Marksman 1010 – Part 2 An air pistol that has endured
by B.B. Pelletier
Yesterday, we looked at the history of the Marksman 1010. Today, let’s look at the gun.
A strange spring-piston gun
The 1010 is a spring-piston airgun unlike any other that I know of. When you cock it, you first release the slide, which pops back under slight spring pressure. Then, you pull the slide all the way back to position the piston. Returning the slide to battery (the locked forward position) puts tension on the mainspring and completes a cocking sequence that is unique in all of airgun-dom, as far as I know.
Push the slide release down, and the slide pops back like this.
Pull the slide all the way back like this. When it stops, push it forward until the slide release catches it again.
Before we discuss loading, we have to talk about the ammunition the pistol uses. It shoots BBs, darts, pellets and another longer dart-like projectile called a bolt. That’s four different types of ammo that shoot in one airgun. Except for BBs, all the ammo must be fired single-shot. As many as 18 BBs fit into a magazine above the barrel. They’re fed by gravity when you cock the pistol, as long as you hold it correctly during cocking!
BBs MUST be loaded through the magazine. They cannot be loaded singly into the barrel. Pellets are loaded directly into the barrel, as are darts, but each must be seated to the correct depth in the barrel. For that, Marksman provides a seating tool, but it was missing from my early MPR. I believe that is the chief reason I did not enjoy my first pistol. Also, I didn’t have a manual. I was unaware of how important both are to the correct operation of this pistol! I must have acquired my gun used and just thought I could figure it out on my own. After reading the manual of my new Marksman 2000, I have to warn everyone that this pistol is different. The dart-like bolt does not require the use of the seating tool and is loaded directly into the barrel.

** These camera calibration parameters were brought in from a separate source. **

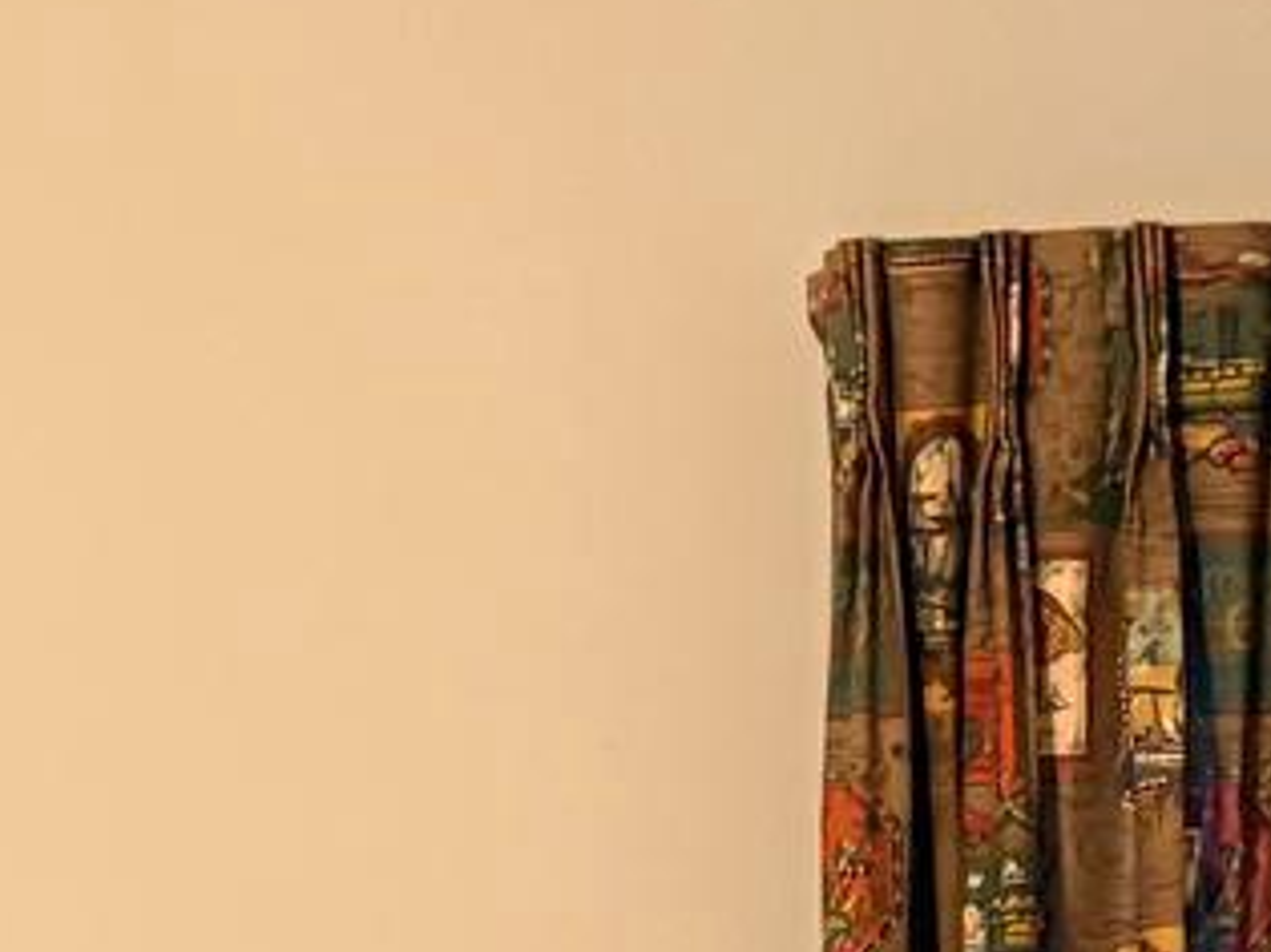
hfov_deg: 11.7
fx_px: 6203
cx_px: 238
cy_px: 2525
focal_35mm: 169
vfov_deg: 7.9
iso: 250
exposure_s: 1/60
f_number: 1.6
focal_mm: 5.96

When the barrel flips up, you can see the square BB magazine and the round breech.
The gun must be cocked before loading. When it is cocked, pressing in on a button below the muzzle flips up the breech for loading. After loading a pellet, dart or bolt, just press the breech back into position and the gun is ready to fire. If you loaded BBs into the magazine, there is one more important step. The muzzle must be elevated to feed a BB into the breech. If you shoot BBs, you never need to open the barrel again as long as BBs remain in the magazine, but you must remember to raise the muzzle each time you cock the gun to feed the next BB.
Power has always been the weak suit of this pistol, though I suspect it wasn’t quite as bad as I once believed. Because I tried to shoot pellets that were improperly loaded, I had little success with them. BBs were problematic, because I didn’t know about elevating the muzzle when cocking. My ignorance limited me to just darts (bolts hadn’t been invented for this gun back in the 1970s), and I was even loading them improperly!
I shot the 2000 for velocity, because it is the newest gun I have. The rated velocity is 220 f.p.s. Daisy BBs (5.1 grains) averaged 187 f.p.s., with an 8 f.p.s. spread. RWS Hobbys (6.9 grains) averaged 123 f.p.s. with a spread of 6 f.p.s. Gamo Raptors (5 grains) averaged 217 f.p.s. with a spread of 20 f.p.s. That made them the velocity champs. Too bad that 300 pellets cost more than the gun! Finally a 12.7-grain Marksman dart (I used the same dart for all shots) averaged a turtle-esque 64 f.p.s. with a spread of just 5 f.p.s.
Conclusion? I may have misjudged the 1010 for three decades! It’s a worthy little air pistol with a lot of attractive features. Until airsoft guns came on the scene, it was the only game in town for those wanting a low-powered plinker. And, the discharge noise is about the same as a mouse cough, so those with snoopy neighbors now have a stealthy shooting option.